=== Extrait retenu ===

Mais derrière la vitrine prestigieuse du Marriott de Kigali se cache un enjeu de taille. Ces programmes resteront-ils réservés à une petite élite technocratique, ou réussiront-ils à infuser durablement une nouvelle culture de la gouvernance dans les administrations nationales, les collectivités locales, et même dans la société civile ? Le risque de l’entre-soi n’est jamais loin. La présence d’intervenants de haut vol comme le professeur Kingsley Moghalu ou Donald Kaberuka est un atout.

L’ASG, pour tenir ses promesses, devra relever un double défi. C’est à dire rester accessible à de jeunes talents prometteurs au-delà des cercles de pouvoir traditionnels et produire un savoir applicable, au-delà des salles de conférence. C’est tout l’enjeu de son ambition panafricaine, celui de devenir une plateforme où s’expérimentent et se partagent des modèles de leadership adaptés aux réalités variées du continent, du Sahel aux métropoles côtières.

=== Données fournies ===

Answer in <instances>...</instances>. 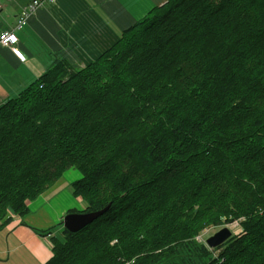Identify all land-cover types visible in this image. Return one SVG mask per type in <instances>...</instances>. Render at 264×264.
<instances>
[{
    "label": "trees",
    "instance_id": "obj_1",
    "mask_svg": "<svg viewBox=\"0 0 264 264\" xmlns=\"http://www.w3.org/2000/svg\"><path fill=\"white\" fill-rule=\"evenodd\" d=\"M71 167L86 211L111 207L47 264H264V0H168L0 105V229ZM236 221L218 257L198 245Z\"/></svg>",
    "mask_w": 264,
    "mask_h": 264
},
{
    "label": "crops",
    "instance_id": "obj_2",
    "mask_svg": "<svg viewBox=\"0 0 264 264\" xmlns=\"http://www.w3.org/2000/svg\"><path fill=\"white\" fill-rule=\"evenodd\" d=\"M30 1L0 0L4 6L0 12V31L14 28L23 7ZM167 1L57 0L39 8L16 31L19 38L16 46L0 45V105L18 96L61 60L74 67L96 60L120 40L124 30ZM64 175L29 202L27 216L15 215L6 226L9 232L0 235V264L50 262L52 237L61 230L59 224L76 203H82V198L72 193L73 179ZM72 176L77 178L79 174L72 172ZM65 190L66 194L62 195ZM53 226L56 227L51 233H41Z\"/></svg>",
    "mask_w": 264,
    "mask_h": 264
},
{
    "label": "rangeland",
    "instance_id": "obj_3",
    "mask_svg": "<svg viewBox=\"0 0 264 264\" xmlns=\"http://www.w3.org/2000/svg\"><path fill=\"white\" fill-rule=\"evenodd\" d=\"M98 59V58H97ZM61 61H63V60H61ZM66 61V60H65ZM95 61V60H94ZM60 62V61H59ZM59 62H57V63H59ZM68 62V61H67ZM93 62V61H92ZM92 62H89V63H86V64H82V65H79V66H76V67H74L73 65H71L69 62H68V64L70 65V68L72 69V70H75V71H78V70H82V69H85L90 63H92ZM56 63V64H57ZM55 64V65H56ZM54 66V65H53ZM36 80V79H35ZM31 84V83H30ZM29 84V85H30ZM28 85V86H29ZM24 90V89H23ZM22 90V91H23ZM20 94V93H19ZM17 97V96H16ZM12 98H14V97H12ZM9 100V99H8ZM6 102V101H5ZM4 102V103H5ZM3 104V103H2ZM256 142H258V141H256ZM228 161L229 162H233V161H235V157H233V158H230V159H228ZM200 166H195L192 170H194L195 168H199ZM219 167L220 168H222V169H224V171L228 174V165L226 164V163H224V162H220L219 163ZM191 170V171H192ZM72 172H77L78 174H79V176L76 178V177H73L72 176ZM178 172H182V170H178ZM65 175L64 176H66V177H71V179H73L72 181L73 182H75V181H77V180H79V179H81L82 177H83V174L81 173V171L79 170V169H77V168H74V167H71V168H69L68 170H66L65 171V173H64ZM186 175L188 176V175H190V172H187V173H185V174H183V178L184 177H186ZM72 182V183H73ZM69 190V189H68ZM66 192H67V190H65V191H63V194L62 195H64V194H66ZM77 198V197H76ZM81 198V197H80ZM80 204V205H79ZM29 205V204H28ZM146 207H147V205H145ZM152 206H154V204L152 205ZM87 207H88V204H87V202L82 198V203H76V205H75V207H73V209L75 210V211H73V212H89V211H86V209H87ZM72 210V209H71ZM69 213V212H68ZM67 213V214H68ZM15 215H13V217H14ZM59 225H61V223L59 224ZM226 226H228L232 231H233V235H235V234H238V233H240L241 232V226H240V224H239V222H233V223H223V224H221V225H217V224H215V225H211L210 227H205L201 232H200V234L195 238L196 240H197V242L199 243H197L199 246L200 245H203L204 244V246H206V242H207V239L210 237V236H212L214 233H216L217 231H219L221 228H223V227H226ZM54 227V226H53ZM9 227H6V228H2V231H0L1 233H0V235L2 236V235H6V233L7 232H9L8 230H6V229H8ZM64 225H63V221H62V225H61V230H59L58 232H57V234H56V236L57 237H60V239H62V240H64L65 239V237H64V234H63V231H64ZM4 229V230H3ZM220 247V248H219ZM219 247H217L218 249H216V248H214L213 250L214 251H212L214 254V256H217L218 257V255L219 254H221V252L223 251V247H221V246H219ZM191 251L194 253V254H196L195 252H197V250H195L193 247H192V249H191ZM194 259L196 260V262H199V259H198V257H196V256H194ZM215 260H217V259H215ZM179 261H181V258L180 257H178V259L174 262V264H176L177 262H179ZM134 262V261H133ZM126 264H133V263H126Z\"/></svg>",
    "mask_w": 264,
    "mask_h": 264
},
{
    "label": "water",
    "instance_id": "obj_4",
    "mask_svg": "<svg viewBox=\"0 0 264 264\" xmlns=\"http://www.w3.org/2000/svg\"><path fill=\"white\" fill-rule=\"evenodd\" d=\"M111 207V203L106 207L89 212H70L64 216L63 225L70 232H78L93 223L104 215ZM233 236V231L228 227H223L207 239L210 248H217L224 244Z\"/></svg>",
    "mask_w": 264,
    "mask_h": 264
},
{
    "label": "built area",
    "instance_id": "obj_5",
    "mask_svg": "<svg viewBox=\"0 0 264 264\" xmlns=\"http://www.w3.org/2000/svg\"><path fill=\"white\" fill-rule=\"evenodd\" d=\"M55 2H57V0H31L23 7L22 12L17 19L15 27L0 31V45L6 47L16 46L19 41L16 31L23 28L28 23V19L30 18V16L39 8L45 6L46 4H53ZM3 7L4 6L2 2H0V12Z\"/></svg>",
    "mask_w": 264,
    "mask_h": 264
},
{
    "label": "bare ground",
    "instance_id": "obj_6",
    "mask_svg": "<svg viewBox=\"0 0 264 264\" xmlns=\"http://www.w3.org/2000/svg\"><path fill=\"white\" fill-rule=\"evenodd\" d=\"M207 243V242H206ZM208 245V244H207Z\"/></svg>",
    "mask_w": 264,
    "mask_h": 264
}]
</instances>
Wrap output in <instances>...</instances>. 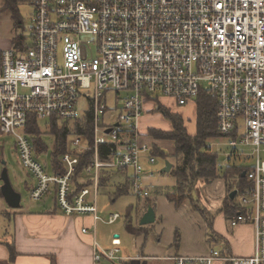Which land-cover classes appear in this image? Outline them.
Returning a JSON list of instances; mask_svg holds the SVG:
<instances>
[{
    "label": "built area",
    "instance_id": "1",
    "mask_svg": "<svg viewBox=\"0 0 264 264\" xmlns=\"http://www.w3.org/2000/svg\"><path fill=\"white\" fill-rule=\"evenodd\" d=\"M33 6L25 49L3 51L0 63V133L14 138L35 181L31 197L55 195L64 215L90 216L95 230L103 221L98 214L103 170H131L132 194L151 195L141 184L143 155L154 145L151 138L144 142L140 131L147 106L157 108L166 99L184 107L207 95L217 102V131L230 156L253 159L242 166L247 186L231 187L237 211L230 224L255 227V252L233 257L214 249L171 260L264 264V0H34ZM82 96L90 105L86 113L79 110ZM88 118L91 146L74 131ZM52 122L69 125L76 138L60 156V170L29 132ZM110 145L103 155L102 147ZM88 151L94 153L84 173L88 184L78 189L73 176ZM148 159L156 162L154 156ZM120 218L111 214L106 223ZM120 245L118 237L111 249L94 242V263L125 260Z\"/></svg>",
    "mask_w": 264,
    "mask_h": 264
},
{
    "label": "crops",
    "instance_id": "2",
    "mask_svg": "<svg viewBox=\"0 0 264 264\" xmlns=\"http://www.w3.org/2000/svg\"><path fill=\"white\" fill-rule=\"evenodd\" d=\"M11 48H13L12 40ZM5 50H8V48L3 51ZM3 51H1V55ZM159 102L175 108L176 112L184 115L186 118H184V116L182 117L184 120L186 119V127L187 119L193 117V119H195L196 127V102H190L184 107H178L173 101H168L166 99H162ZM155 108L156 107H150V105L147 106L146 112L144 113L147 117L146 119H143L142 117L140 124V131L145 137L143 141L148 142V137L152 138L154 141L150 154L143 155L142 164L145 162L150 163L148 159L150 155L155 158L156 156L167 157L168 154L164 150L166 144L173 146L171 157L174 156L176 158L174 141L156 139L152 137L151 133H149L153 131V128L163 132L172 131L171 124L162 114L155 112ZM154 116L166 120V127L154 123L153 121L156 119ZM177 161L179 162L178 166L181 165L178 159ZM175 170L176 169H174V166L172 165V168L168 173H172L175 176L173 173ZM119 175L124 177L125 185L118 187L117 194L119 196L124 194L131 195L132 191L129 185L131 170L121 173L111 170H103L102 177H106V179L108 178V184L103 187L100 186V191H103L111 185H116V179ZM218 179H222L225 182V184L222 185L225 195L221 208L218 209L214 215L211 213L210 205L207 204L208 200L206 201L208 209H206V211L199 210L205 217L204 223L199 222L197 226L189 227V234L193 236L191 242H188L185 238H181L178 233L176 234L175 241H167V243H164V240L160 237L155 241L154 239L149 240L148 235L150 228L148 227H150V225L141 226L140 223L137 226L133 225L129 209L125 218L126 232L135 237H142L144 235V239L141 240V243L131 250L124 246L122 236L116 231L106 237L107 230L102 227L99 222L96 224L94 230L92 217H67L64 215L57 208L53 197L52 206L47 205L37 211L27 210L21 214L16 213L13 217L10 213L5 212L6 217H1L0 264H96L94 263L92 252L94 242H97L102 248L111 249L112 241L115 237H118L121 240L119 256L125 260L120 262L101 260L97 264H175L174 261L171 260L174 257H201L208 255L214 249L223 252L225 248H228L226 253L233 257H251L255 252V227L250 224H243L236 228L232 227L227 215V213H230L228 206L232 204L230 202L232 200L230 198V194L232 193L231 187L236 185V181L231 179L226 182V180L221 177ZM173 195H175V193L168 194L167 199L170 202H176L175 205L180 207L183 202L181 203V201H177L176 199L175 201H171L170 198ZM153 197L145 199L146 204L142 207V218L149 208H155L156 202L153 201ZM0 198L3 199L1 196ZM137 200L140 204L142 199L137 198ZM212 206H215V204ZM7 222L10 223L9 228L3 230L6 227ZM157 222L158 218L156 216V221L151 224V226L156 225ZM115 224L116 223L107 225L112 227ZM128 225L134 228L133 232H128ZM84 229H88L87 233L83 232ZM207 229H209V232H207ZM215 264L229 263L218 262Z\"/></svg>",
    "mask_w": 264,
    "mask_h": 264
},
{
    "label": "rangeland",
    "instance_id": "3",
    "mask_svg": "<svg viewBox=\"0 0 264 264\" xmlns=\"http://www.w3.org/2000/svg\"><path fill=\"white\" fill-rule=\"evenodd\" d=\"M3 6L4 0H0V11L2 10ZM19 11L23 22V25L20 28V33H23L25 37H29L32 25L31 20L34 12V6L32 5V2L28 1L21 3L19 5ZM13 26L14 20L12 18L11 12H0V57L1 51L7 48L11 49ZM83 94H86V92H84ZM108 105L110 107L113 105L112 96L108 97ZM160 105H163L174 113H179L175 111V108L161 103ZM89 109L90 105L88 99L82 96L79 102V110L83 113H86L89 111ZM179 114L182 115L181 113ZM146 117L147 116L143 114V119H146ZM154 118H156V116H154ZM184 118L186 117L184 116ZM166 120L157 117L153 122L166 127ZM141 121L142 119L140 120V124ZM40 127L43 133L50 134V131L46 124L42 123ZM187 128L190 135L195 133L196 127L195 119H193V117H189L187 119ZM152 130L156 129L153 128ZM75 139L76 138L74 136H71L70 138L71 141ZM44 140L47 143L46 152L48 153L47 160L49 161V156L52 155V149L54 145L53 139L50 135H45ZM208 146L210 148L209 152H212L217 156V165L219 169H223L229 162L237 166H243L253 163V159H244L230 156L231 148L229 147L225 139H211L208 142ZM164 150L168 154L167 157L156 156L155 163L152 164L145 162L143 164L144 172L141 175V184L143 187L151 191V195L149 198H152L154 196L153 201L156 202L154 210L158 218V222L156 225H150V227H148L150 228L148 238L149 240L154 239L155 241L160 237L164 240V243H167V241H175L176 234L178 233L181 238H185L188 242H191L193 240V236L189 234V227L197 226L199 222L204 223L205 217L199 210L206 211V209H208L207 204H209L211 207V213L215 215L218 209L221 208L225 195V191L222 185H224L225 182L222 179H217L212 182H208L202 179L197 181L192 187L187 186L185 189L180 188V192H178V194L175 196V199L183 203L180 207H177L175 205L176 202H170L167 199L168 194L177 192V178L172 173H164L163 169L166 167L167 162L171 163L174 166V169H176L179 162L174 156L171 157L173 146H171L170 144H166V148ZM261 159H264V150L261 151ZM4 168L8 169L11 184L14 189L21 194L22 201L21 207L19 209H13L8 206L4 198H0V227L2 222L1 217H6L5 212L10 213L13 217L16 213L21 214L22 212L27 210L37 211L44 208V206H52L53 195H49L39 201L34 200L31 197V189L34 186L35 181L29 175L27 169L21 162L19 154L15 148L14 138L0 133V187L3 185L1 176ZM116 182V185H111L104 190L102 189L103 191L99 192L98 214L99 217L103 220L99 223H101L100 225L107 230L106 237L116 231L122 236L124 246L133 250V248H135V246H138L141 243V240L144 239V235L142 237H135L131 234H128L125 230V218L128 214L127 211H129L130 209V216L132 218L133 225H139L143 214L142 207L146 204V200H143V198H141L142 200L139 204L137 197H135L133 194H131L132 196L127 194L119 196L117 194V189L118 187L125 185L124 177L122 175L117 176ZM213 204H215V206H212ZM115 213L121 215V218L116 222L115 225L109 227L105 223L109 219V216ZM9 225L10 223L7 222L6 227L3 230L9 228ZM207 232H209V229H207Z\"/></svg>",
    "mask_w": 264,
    "mask_h": 264
},
{
    "label": "trees",
    "instance_id": "4",
    "mask_svg": "<svg viewBox=\"0 0 264 264\" xmlns=\"http://www.w3.org/2000/svg\"><path fill=\"white\" fill-rule=\"evenodd\" d=\"M28 1L32 2L33 5L34 0H4V6L0 11H10L12 14L14 20L12 36L13 49L24 50L27 44V37H25L23 33H20V28L23 25V22L19 11V5ZM196 104L197 119L194 135L188 133L185 120L179 113H174L163 105H159L155 110V112L162 114L170 122L172 131L162 132L153 130L151 135L156 139L174 141L176 158L181 163V165L173 171L175 177L178 179V188L175 195L171 196V201H175V196L180 192V188L185 189L187 186L192 187L197 181L202 179L208 182L215 181L220 177L224 178L226 182L231 179H236L237 183L235 187L243 190L245 186H247L246 180L242 178L243 173L246 171L244 167L229 163L223 169H219L217 165V156L209 152V140L220 137L217 131V102L207 95H201L196 101ZM47 127L53 138L54 144L52 149L53 165L55 170H60L61 166L59 164V158L66 152L68 142L72 136V128L67 124L60 125L54 122H52L51 125H47ZM91 130L90 118L84 123L77 124L74 129L76 135L86 136L88 145L90 146L93 144ZM29 132H34L35 136H37V139H35V145L37 148L40 151H46L47 143L42 136L43 132L41 127L36 124L35 126L30 127ZM111 146L112 145L102 147L101 151H103V155H106L110 151L109 148ZM93 155L94 153L92 151L80 155V163L73 176V181L78 189L88 184L84 180V173L86 167L93 162ZM101 159L106 160L107 158L101 157ZM100 182L101 187H103L107 185L108 178L106 179V177L101 176ZM0 196L3 197L1 190ZM53 197L57 206L56 196L54 195ZM236 199L237 197L231 200L230 202L232 204L228 206L230 210V213H227L229 220H231L236 214ZM127 230L128 232H133L134 228L128 225ZM227 249L228 248H225L223 252H227Z\"/></svg>",
    "mask_w": 264,
    "mask_h": 264
},
{
    "label": "water",
    "instance_id": "5",
    "mask_svg": "<svg viewBox=\"0 0 264 264\" xmlns=\"http://www.w3.org/2000/svg\"><path fill=\"white\" fill-rule=\"evenodd\" d=\"M171 168H172L171 163L167 162L166 167L163 169V171L168 173L170 172ZM243 177H245V174H243ZM1 180L3 182V185L1 187V193L4 200L6 201L9 207L13 209H19L21 207L22 196L12 186L7 168H4L1 176ZM236 195H237V191H233L230 194V198L233 200L236 197ZM155 221H156V214L154 209L151 207L148 209L147 213L143 216L140 225L148 226L155 223Z\"/></svg>",
    "mask_w": 264,
    "mask_h": 264
}]
</instances>
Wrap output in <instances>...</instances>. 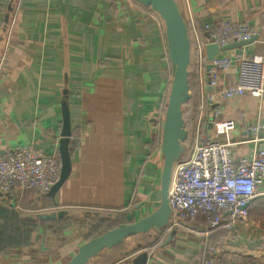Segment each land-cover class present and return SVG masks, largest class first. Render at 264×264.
Here are the masks:
<instances>
[{
    "label": "crops",
    "instance_id": "1",
    "mask_svg": "<svg viewBox=\"0 0 264 264\" xmlns=\"http://www.w3.org/2000/svg\"><path fill=\"white\" fill-rule=\"evenodd\" d=\"M176 1L186 23L191 11L202 38L221 21L246 22L258 35L245 51L264 53V0ZM1 3L0 151L32 145L58 157L62 103L68 107L70 129L78 139L70 156V174L53 197L28 190L3 199L31 203L34 197L47 196V206L39 212L65 210L68 219L82 214L84 222L81 229L71 223L70 230L55 233L48 228L50 221H45L34 233L40 236L37 261L26 252L11 255L12 264H63L97 222L122 215L137 220L158 205L161 125L173 71L164 26L155 12L136 0ZM194 67L191 60L190 68ZM195 69L194 98L190 89L191 101L197 102L194 141L201 132L211 131L208 119L216 105L221 118L235 122L233 131L217 139L231 141L236 157L264 149V92L259 98L244 94L215 104L202 101V92L215 93L231 85L237 67L223 71L205 66L203 84ZM212 78L217 80L215 87L208 85ZM183 110L186 114V107ZM255 126L260 128L256 131ZM256 197H264V185L252 199ZM18 208L31 211L29 218H35L38 210ZM204 226L205 220L198 216L163 235L147 234L154 237L149 241L141 234L131 236L103 249L87 264H128L157 238L163 242L160 247L154 244L147 264H202L209 246L222 264H264V227L249 214L230 229L222 223L205 232ZM173 230L175 234L165 242Z\"/></svg>",
    "mask_w": 264,
    "mask_h": 264
},
{
    "label": "built area",
    "instance_id": "2",
    "mask_svg": "<svg viewBox=\"0 0 264 264\" xmlns=\"http://www.w3.org/2000/svg\"><path fill=\"white\" fill-rule=\"evenodd\" d=\"M188 12L191 17L187 23L191 60L198 70L200 83L203 84L205 66L223 71L233 65L237 67L231 85L215 93L202 92V101L215 104L218 100L244 94L261 97L264 92V53H249L244 49L247 45H242L219 50L211 60H207L205 54V46L209 43H216L220 49L230 43L250 40L258 35L257 31L246 22L224 20L202 38L195 28L191 11ZM208 85L215 87L217 80L212 78ZM211 114L208 119L211 131L196 135L189 155L173 165L168 187L169 230L198 216L205 220V232L222 223L230 229L237 219L246 217L247 203L264 185V149L236 157L231 141L217 139V135L233 131L235 122L221 118V109L216 105ZM259 128L255 126L256 131ZM59 170L56 155L32 145L0 151V193L5 199L17 197L26 190L46 193L57 181ZM213 250V246L207 248L202 264H222Z\"/></svg>",
    "mask_w": 264,
    "mask_h": 264
},
{
    "label": "water",
    "instance_id": "3",
    "mask_svg": "<svg viewBox=\"0 0 264 264\" xmlns=\"http://www.w3.org/2000/svg\"><path fill=\"white\" fill-rule=\"evenodd\" d=\"M145 7H149L162 20L166 38L168 58L173 71L167 92L166 104L160 134V153L162 165L159 179V201L157 207L144 217L132 222L121 224L92 236L82 242L73 255L63 264H87L103 249H110L121 244L126 238L153 230L157 234L165 232L171 213L168 201V187L173 165L185 152V141L188 136L183 118V106L190 99L189 65L191 63L190 38L187 23L176 0H136ZM250 40L230 43L220 49L216 43L205 46L206 59L211 60L219 50H227L242 45H248ZM207 68H211L210 65ZM62 124L58 140L57 153L59 157V176L55 184L47 192L52 197L66 181L71 170L68 140L70 136L69 112L66 103H62ZM264 147V146H263ZM262 147V148H263ZM66 214L65 210L43 213L39 212L35 218L42 220L58 219ZM173 230L166 238L167 242L174 234ZM135 251V248L134 250ZM148 248L137 252L128 264H147L150 258Z\"/></svg>",
    "mask_w": 264,
    "mask_h": 264
},
{
    "label": "trees",
    "instance_id": "4",
    "mask_svg": "<svg viewBox=\"0 0 264 264\" xmlns=\"http://www.w3.org/2000/svg\"><path fill=\"white\" fill-rule=\"evenodd\" d=\"M1 1L2 0H0V9L2 8ZM6 2H7V5H11L12 0H6ZM10 10L11 8H9V12ZM3 22H4V28H5V26L9 23L8 15L5 17ZM194 69H191L189 65V86H190V89L193 91V94L195 93V88H196ZM192 96L194 98L195 94ZM191 99H189L183 106V107H186V111H187L185 114V110H183V118H184L186 129L188 132V136L185 141V144H189L186 142L191 141V137L193 135L191 134V132L194 129V118L196 115L197 102L196 100L192 102ZM77 140L78 139H77L76 133L74 132V130H71L69 140H68V152L70 156L73 150L75 149ZM57 161L59 164V157H57ZM27 191L28 190H26V193ZM28 192H32V191L30 190ZM0 198H1L0 200V256H3L4 254H8L15 250L14 256L17 257L21 253L27 252L30 254L31 259L36 262L37 258L35 254V248H36L37 242L35 239L37 237L34 235V233L37 227H41V225H43L45 221H50V225L48 226V228L50 230H53V232L55 233H59L71 227L72 226L71 223L77 225L80 229L84 223L83 220L80 218H75L71 220L65 216L60 217L55 220L54 219L42 220L39 218H29L28 216L22 217V214L20 212L21 209L18 208L19 206H22L23 208H27V209H34V210L40 209L42 207L47 206L45 205V201L48 202L47 196H44L41 199L34 197L33 200L35 203L32 201L31 203H26L25 200H20V199H16L14 203H12L11 201H5L3 199L4 196L1 193H0ZM40 200H42V203H41L42 206L39 205V202H41ZM257 205L259 206V208L257 210H254V207ZM245 210L247 212V215L249 214L250 217L254 219L256 222H258V224L261 227H264V197H256L252 199V201H250L249 204L246 205ZM132 221L134 220L132 219L127 220L124 215L119 216L115 220L103 219L101 222L100 221L97 222L96 224L97 226L95 225V227H93L92 232L88 234V236L86 237V240L91 238L92 236H95L105 231L106 229H109V228H112V227H115L121 224H126ZM78 233L80 234V231H78ZM158 235H163V233L158 234ZM157 242L161 243L159 238L155 239L153 242H147V248H148L150 255L152 254V251L154 250V244H157Z\"/></svg>",
    "mask_w": 264,
    "mask_h": 264
},
{
    "label": "rangeland",
    "instance_id": "5",
    "mask_svg": "<svg viewBox=\"0 0 264 264\" xmlns=\"http://www.w3.org/2000/svg\"><path fill=\"white\" fill-rule=\"evenodd\" d=\"M191 134H193V131L191 132ZM186 143H189V144H185V152H184V154L182 155V158H185V157H187L188 155H189V153H190V151H191V149H192V147H193V144H194V139H193V135H192V137H191V141H189V142H186ZM33 210V209H32ZM39 210L40 209H38L37 211H35V213L37 212H39ZM21 212V214H22V217H27L28 215H33L32 213H31V211L29 212H26V211H20ZM30 217H32V216H30ZM80 219H82L81 217H82V214L81 215H79L78 216ZM74 226H76L77 228V230L79 229V227L77 226V225H74ZM66 230H70V227L68 228V229H66ZM77 230H75V231H77ZM169 229H168V226H167V228H166V232L168 231ZM81 231V230H80ZM89 232L91 233L92 232V229H90L89 230ZM152 232H154L153 230H151V231H149V232H147V233H144V234H141V237L142 238H144V239H146V241L148 240L149 241V238H151V239H153L154 237L153 236H150V237H148L147 236V234H150V235H152L151 233ZM39 233V232H38ZM155 233V232H154ZM80 234H81V232H80ZM156 234V233H155ZM140 235V234H139ZM34 238V237H33ZM38 239H40V236H39V238H36L35 240H36V242H38ZM161 242H163L161 239H159ZM161 243H158L157 242V245H158V247H160L161 245H160ZM207 251V250H206ZM14 252H15V250L14 251H12V252H10V253H8L9 255H5V256H0V264H12V262H14L13 261V259H12V257L14 256ZM11 255H13V256H11ZM205 256H206V254H205ZM204 256V257H205ZM18 264H21V263H19V261H18Z\"/></svg>",
    "mask_w": 264,
    "mask_h": 264
}]
</instances>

===

Consignes -
1 - D'après l'extrait sur l'ASG, en quoi consiste le double défi que celle-ci devra relever pour tenir ses promesses ?
2 - Relevez tous les milieux dans lesquels, selon l'extrait sur l'ASG, ces programmes pourraient infuser durablement une nouvelle culture de la gouvernance.
3 - Poursuivez l'extrait sur l'ASG à partir de sa dernière phrase.

Réponses par consigne -
1 - Rester accessible à de jeunes talents prometteurs au-delà des cercles de pouvoir traditionnels et produire un savoir applicable, au-delà des salles de conférence.

2 - Les administrations nationales, les collectivités locales, la société civile

3 -
Avec ce premier programme exécutif, l’African School of Governance pose un jalon. Reste à savoir si ce sera une pierre fondatrice d’une nouvelle génération de dirigeants plus éthiques, plus stratèges, et plus ancrés dans la réalité de leurs concitoyens ou bien un énième sommet où les bonnes intentions se noient dans l’entre-soi diplomatique et les réseaux fermés. Kigali, symbole d’un certain pragmatisme africain, offre à l’ASG un contexte unique pour faire ses preuves. L’Afrique de demain se construira sans doute à travers ces espaces de formation, mais aussi et surtout à travers la capacité de ces leaders à déverrouiller les énergies locales et à faire confiance aux sociétés qu’ils gouvernent. L’ASG ouvre une porte. Aux participants désormais de montrer qu’ils sauront la franchir pour transformer durablement leurs nations.

 

Tony A.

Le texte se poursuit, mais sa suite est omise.